Malleville était un aimable esprit, dont le genre et la tournure de talent sont suffisamment indiqués par le sonnet que nous en avons cité.

Gombauld, un peu plus âgé que les autres écrivains de ce groupe, a dans sa préciosité quelque chose de plus majestueux et garde un certain grand air à travers tous ces colifichets.

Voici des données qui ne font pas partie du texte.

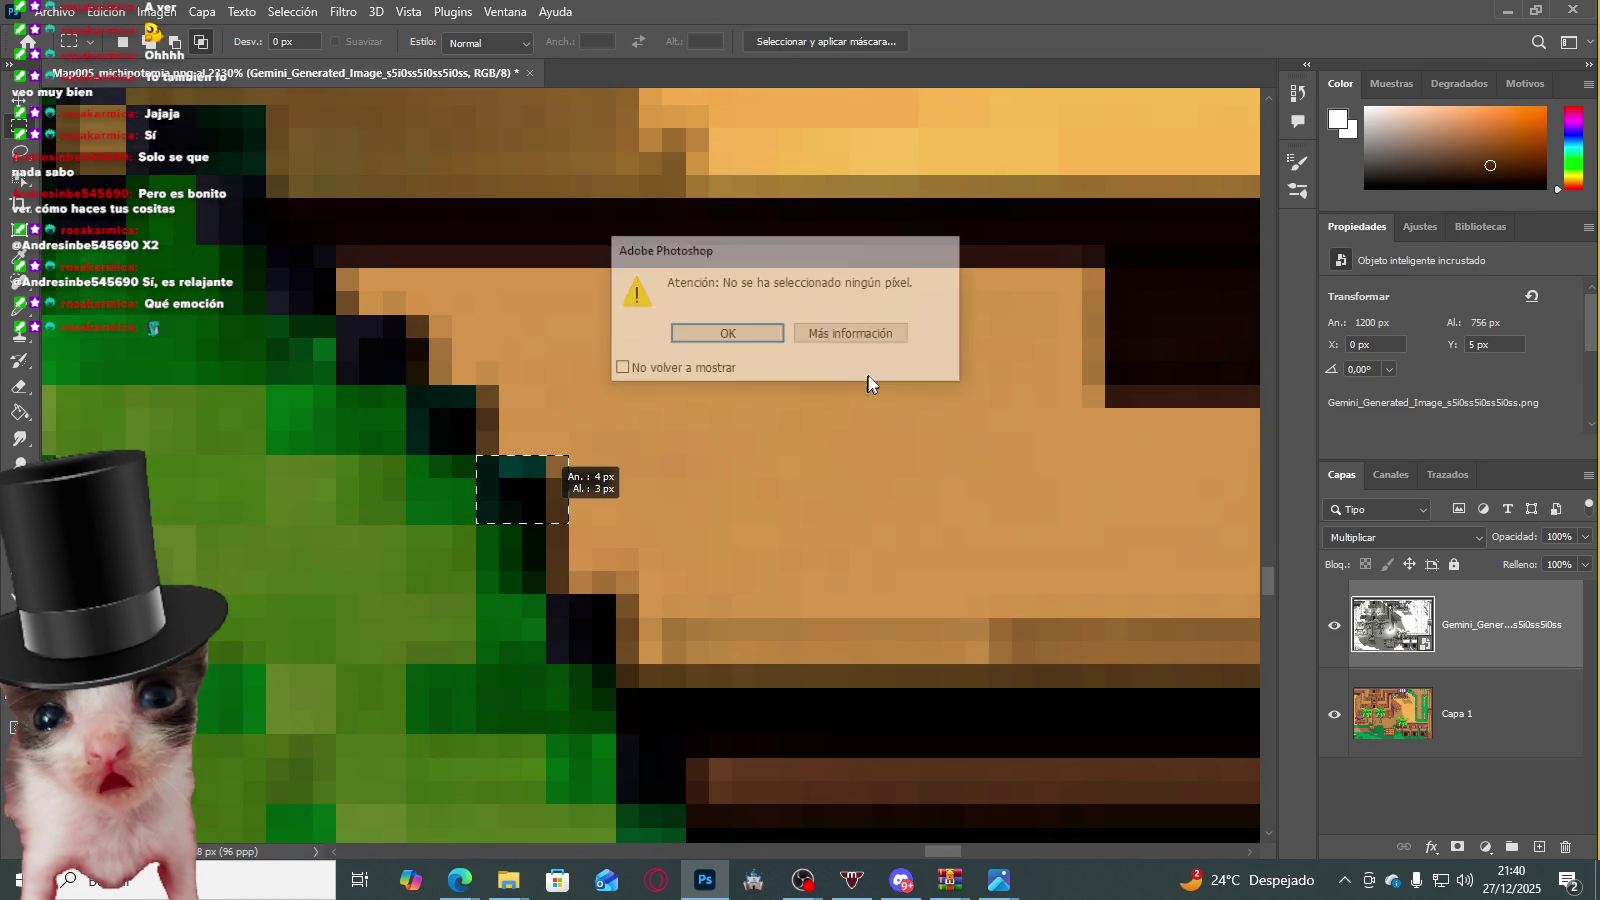
pyautogui.click(815, 332)
# Step: Compare the map with and without shadows, then shift the shadow layer down one pixel
pyautogui.scroll(-3, 713, 449)
pyautogui.scroll(-3, 720, 460)
pyautogui.scroll(-3, 680, 480)
pyautogui.scroll(-1, 603, 516)
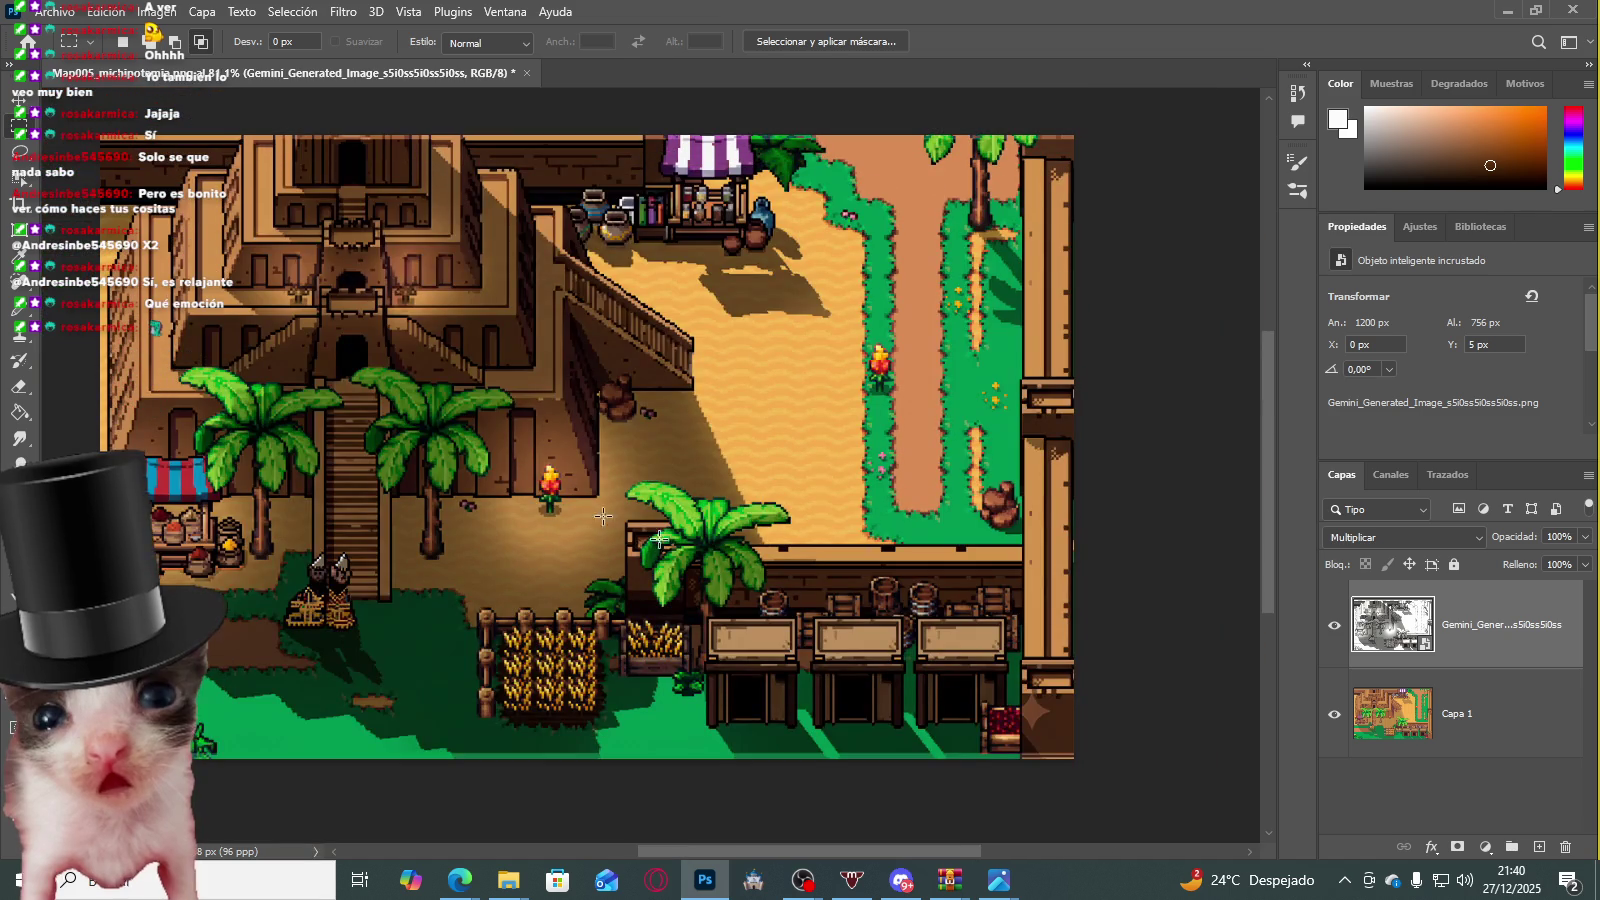
pyautogui.click(1334, 625)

Il faut savoir que, soupirant respectueux de la reine Marie de Médicis, une grande partie de ses sonnets galants avaient pour objet secret ou avoué cette très grande dame, ce qui a contribué à leur donner cet air imposant. En voici un qui donnera une idée de sa

manière :

Que les grandes beautés causent de grandes peines,
Quoique on nomme l'amour un mal délicieux!
Que leurs premiers attraits sont doux ct gracieux!
Mais qu'on trouve à la fin leurs douceurs inhumaines!

Que d'aveugles désirs, de craintes incertaines,

De pensers criminels, de soins ambitieux,
Font sentir aux amants la colère des cieux
Et le malheureux sort des espérances vaines!

Je doute cependant si je voudrais guérir
De l'extrême douleur dont je me sens mourir,
Tant l'objet est puissant qui m'a l'àme enchantée!